Using Progressive Web Apps to Code for Good
9:50-10:20, Lecture Room 3
The key take aways for an attendee of this talk are:
- What are Progressive Web Apps (PWA)
- What benefits a PWA can bring over opting for a traditional native iOS/Android app
- How to build a PWA using service workers and caching.
- A demo of an app I have been building in my spare time that leverages the power of PWAs to help prevent suicide.
Here are some example paragraphs of what I will present to attendees:
PWAs are a new breed of web app that combine the benefit of a native app with the low friction of the web. Getting a user to install and use your native app is quite an ordeal. First of all they have to find out about your app, then they have to visit the app store and then they must click install. Then once the app has eventually finished downloading, they have to agree to various permissions and then maybe, just maybe, will they actually use it. Did you know that the average person spends 84% of their time on mobile devices using just the 5 top mobile apps…. and more often than not, that isn’t one of your apps!!
How do you get your app in the hands of users then? A progressive web app takes a very different approach and they aim to break down all of these barriers.

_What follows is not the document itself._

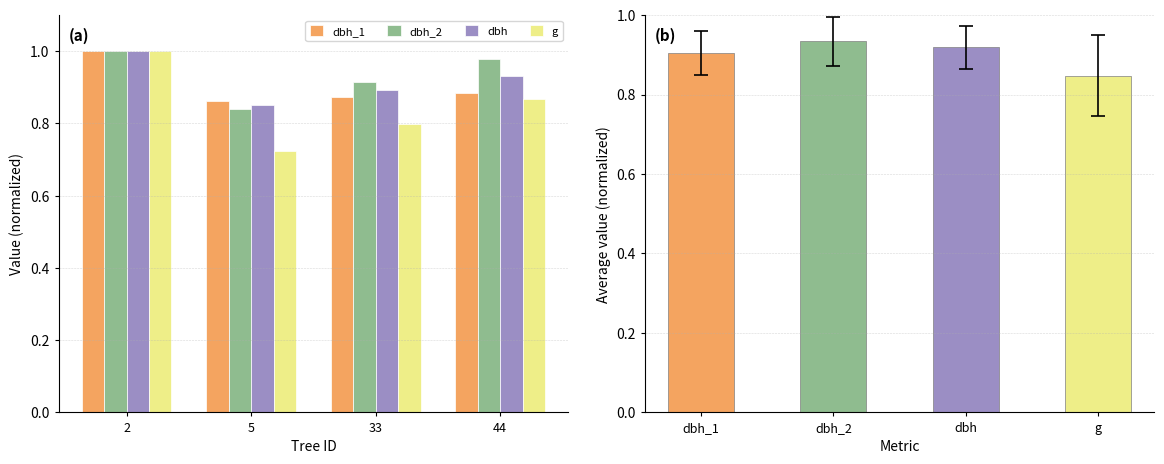

Which series has the widest spread of values?

g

Instead of a user having to download and install an app via an app store, they instead would click a link. This could be a link they’ve found on the web, or sent from a friend. Once clicked, the app will load and the browser even suggests adding a shortcut to the homescreen. For all intents and purposes, the app (despite running in the browser) looks and feels like a native app. It even has many of the powers that a native app has:
- Unlike a traditional web app, they are available regardless of internet connection.
- Fast load times - Using service workers, sites can load in milliseconds (often even faster than a native app)
- Push notifications - yep, they have them.
- Homescreen shortcut
- Native look - a PWA can have a loading splash screen, launch in full-screen mode and lock themselves to a specific screen orientation.